The movie premiered last year in East and West Coast International Film Festivals. Here's an excerpt from a gushing review written by poet Dodie Bellamy (here):
"Not only is Off Label bearable, it’s a sensitive, poetic portrayal whose very existence sheds hope onto a pretty hopeless situation. The cinematography is gorgeous, punctuated with languorous shots of nature and of urban minutiae. For what seems like minutes, the camera seems to forget the interviewees as it drinks in the landscapes and interiors that frame them. The care and affection [directors] Mosher and Palmieri have for their subjects is evident in every scene. The subjects give themselves over to the camera with the uncomplicated trust of a child or lover. And the camera never betrays them. We see poor people, homeless people, damaged people, but they all look good, without being glamorized. People who are not beautiful in ordinary life look beautiful in this film."
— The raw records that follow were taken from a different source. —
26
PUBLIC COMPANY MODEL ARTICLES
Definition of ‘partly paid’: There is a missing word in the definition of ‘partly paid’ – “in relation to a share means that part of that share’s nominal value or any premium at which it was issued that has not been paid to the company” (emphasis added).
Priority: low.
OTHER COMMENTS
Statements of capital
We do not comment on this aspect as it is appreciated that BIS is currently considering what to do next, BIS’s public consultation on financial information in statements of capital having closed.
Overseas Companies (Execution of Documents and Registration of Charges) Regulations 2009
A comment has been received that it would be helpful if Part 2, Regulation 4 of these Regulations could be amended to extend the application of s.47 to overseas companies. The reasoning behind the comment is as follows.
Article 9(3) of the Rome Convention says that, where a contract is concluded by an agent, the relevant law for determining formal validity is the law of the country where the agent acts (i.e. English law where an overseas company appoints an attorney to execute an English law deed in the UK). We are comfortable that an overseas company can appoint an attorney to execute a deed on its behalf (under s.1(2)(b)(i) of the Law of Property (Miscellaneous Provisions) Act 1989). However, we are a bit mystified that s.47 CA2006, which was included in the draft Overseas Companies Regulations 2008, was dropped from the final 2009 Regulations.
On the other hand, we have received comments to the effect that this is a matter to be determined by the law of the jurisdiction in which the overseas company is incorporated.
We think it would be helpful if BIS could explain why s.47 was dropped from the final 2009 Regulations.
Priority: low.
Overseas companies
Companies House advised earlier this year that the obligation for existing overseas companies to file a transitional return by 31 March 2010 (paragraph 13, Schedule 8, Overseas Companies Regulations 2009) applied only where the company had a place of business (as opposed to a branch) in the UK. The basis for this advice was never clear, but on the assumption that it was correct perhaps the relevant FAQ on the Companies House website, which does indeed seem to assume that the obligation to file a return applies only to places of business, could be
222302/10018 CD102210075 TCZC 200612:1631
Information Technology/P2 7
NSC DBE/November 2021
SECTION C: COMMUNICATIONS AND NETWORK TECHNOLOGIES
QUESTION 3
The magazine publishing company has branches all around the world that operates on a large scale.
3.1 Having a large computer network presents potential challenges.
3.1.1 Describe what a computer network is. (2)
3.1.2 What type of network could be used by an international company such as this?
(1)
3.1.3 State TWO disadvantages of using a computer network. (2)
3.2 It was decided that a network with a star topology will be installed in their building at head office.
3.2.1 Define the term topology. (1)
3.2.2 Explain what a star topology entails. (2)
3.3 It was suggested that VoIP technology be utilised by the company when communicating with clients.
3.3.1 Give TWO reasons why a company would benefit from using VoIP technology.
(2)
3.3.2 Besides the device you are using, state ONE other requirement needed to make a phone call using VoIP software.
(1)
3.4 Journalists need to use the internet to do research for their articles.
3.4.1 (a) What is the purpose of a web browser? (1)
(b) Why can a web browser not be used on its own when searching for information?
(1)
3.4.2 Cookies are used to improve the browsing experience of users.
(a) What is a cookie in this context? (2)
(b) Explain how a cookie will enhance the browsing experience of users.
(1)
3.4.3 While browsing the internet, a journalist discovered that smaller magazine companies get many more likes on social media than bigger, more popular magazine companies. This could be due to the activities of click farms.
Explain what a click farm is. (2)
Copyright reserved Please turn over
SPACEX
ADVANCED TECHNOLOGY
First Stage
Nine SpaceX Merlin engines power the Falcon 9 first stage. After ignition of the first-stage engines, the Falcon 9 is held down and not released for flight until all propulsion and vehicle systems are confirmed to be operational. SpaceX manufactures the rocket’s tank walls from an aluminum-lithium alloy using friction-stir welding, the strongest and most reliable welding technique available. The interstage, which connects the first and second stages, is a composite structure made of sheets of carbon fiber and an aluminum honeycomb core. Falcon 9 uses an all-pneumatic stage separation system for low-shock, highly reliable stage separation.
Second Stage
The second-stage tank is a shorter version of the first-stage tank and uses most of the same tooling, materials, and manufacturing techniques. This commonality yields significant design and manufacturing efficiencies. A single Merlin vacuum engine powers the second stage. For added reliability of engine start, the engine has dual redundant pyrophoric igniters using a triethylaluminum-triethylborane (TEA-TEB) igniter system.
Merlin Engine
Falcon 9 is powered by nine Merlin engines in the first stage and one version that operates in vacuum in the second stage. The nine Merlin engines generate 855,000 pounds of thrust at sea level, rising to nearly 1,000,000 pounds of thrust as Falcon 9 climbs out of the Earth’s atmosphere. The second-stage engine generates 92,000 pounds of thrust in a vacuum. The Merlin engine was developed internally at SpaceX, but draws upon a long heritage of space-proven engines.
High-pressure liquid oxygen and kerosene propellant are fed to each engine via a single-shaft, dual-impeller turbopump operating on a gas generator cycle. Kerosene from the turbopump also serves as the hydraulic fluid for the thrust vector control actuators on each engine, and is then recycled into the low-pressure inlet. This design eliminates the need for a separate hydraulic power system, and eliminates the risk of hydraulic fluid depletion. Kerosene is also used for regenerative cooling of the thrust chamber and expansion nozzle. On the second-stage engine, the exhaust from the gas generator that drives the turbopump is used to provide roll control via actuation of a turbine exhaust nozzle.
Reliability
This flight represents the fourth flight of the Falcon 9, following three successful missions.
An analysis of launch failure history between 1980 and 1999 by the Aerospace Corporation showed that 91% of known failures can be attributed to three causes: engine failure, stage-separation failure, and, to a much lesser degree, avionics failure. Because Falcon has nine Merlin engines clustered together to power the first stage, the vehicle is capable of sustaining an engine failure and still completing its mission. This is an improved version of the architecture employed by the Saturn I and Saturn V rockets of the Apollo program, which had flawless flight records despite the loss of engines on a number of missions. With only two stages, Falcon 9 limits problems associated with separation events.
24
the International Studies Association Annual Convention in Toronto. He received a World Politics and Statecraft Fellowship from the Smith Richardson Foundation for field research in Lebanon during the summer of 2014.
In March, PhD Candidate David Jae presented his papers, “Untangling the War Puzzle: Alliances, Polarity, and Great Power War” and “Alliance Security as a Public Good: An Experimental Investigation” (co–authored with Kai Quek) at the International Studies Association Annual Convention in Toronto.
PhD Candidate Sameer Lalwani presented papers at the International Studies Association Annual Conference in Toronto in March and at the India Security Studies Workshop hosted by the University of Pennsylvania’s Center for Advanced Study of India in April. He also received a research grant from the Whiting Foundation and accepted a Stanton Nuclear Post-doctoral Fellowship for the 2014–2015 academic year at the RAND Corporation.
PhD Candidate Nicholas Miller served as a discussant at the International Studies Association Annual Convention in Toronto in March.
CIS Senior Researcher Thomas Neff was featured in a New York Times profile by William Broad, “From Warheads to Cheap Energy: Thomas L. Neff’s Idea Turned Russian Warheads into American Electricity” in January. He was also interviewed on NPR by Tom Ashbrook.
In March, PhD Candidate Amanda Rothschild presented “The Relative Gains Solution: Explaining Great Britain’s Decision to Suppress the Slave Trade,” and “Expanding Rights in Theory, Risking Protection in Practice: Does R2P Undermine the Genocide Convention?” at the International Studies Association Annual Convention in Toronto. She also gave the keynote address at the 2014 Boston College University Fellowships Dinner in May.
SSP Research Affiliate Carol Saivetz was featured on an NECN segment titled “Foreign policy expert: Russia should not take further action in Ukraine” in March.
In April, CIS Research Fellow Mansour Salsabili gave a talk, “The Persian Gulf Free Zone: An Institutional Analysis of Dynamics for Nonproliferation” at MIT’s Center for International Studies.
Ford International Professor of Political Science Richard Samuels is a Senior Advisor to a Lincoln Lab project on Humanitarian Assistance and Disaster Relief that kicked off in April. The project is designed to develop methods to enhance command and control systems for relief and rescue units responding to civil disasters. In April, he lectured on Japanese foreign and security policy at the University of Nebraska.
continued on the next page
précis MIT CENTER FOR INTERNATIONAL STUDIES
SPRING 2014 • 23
Sounds like Mosher and Palmieri should be directing direct-to-consumer (DTC) TV ads that feature real patients that "look good, without being glamorized." I'm thinking about commercials such as those for Chantix produced by Pfizer. The people in these ads look good and are certainly not glamorized, however I would not say they "look beautiful." But I think Dodie was taking some poetic license using that phrase. View the trailer below yourself and tell me how "beautiful" you think the people "look":
In any case, what I call "Real Patient DTC" is all the rage in this era of social media where even the pharma industry aspires to have conversations with "real" patients. Of course, such conversations are made difficult due to concerns about how to handle such issues as "unsolicited off-label" questions and adverse event reports. Thankfully, the FDA has some guidance regarding the former (see here; Wow! Has it been over a year and a half since that bit of draft guidance was published? Which leads me to ask Where's the final guidance?). FDA, however, does not have any guidance for handling adverse event reports received via social media.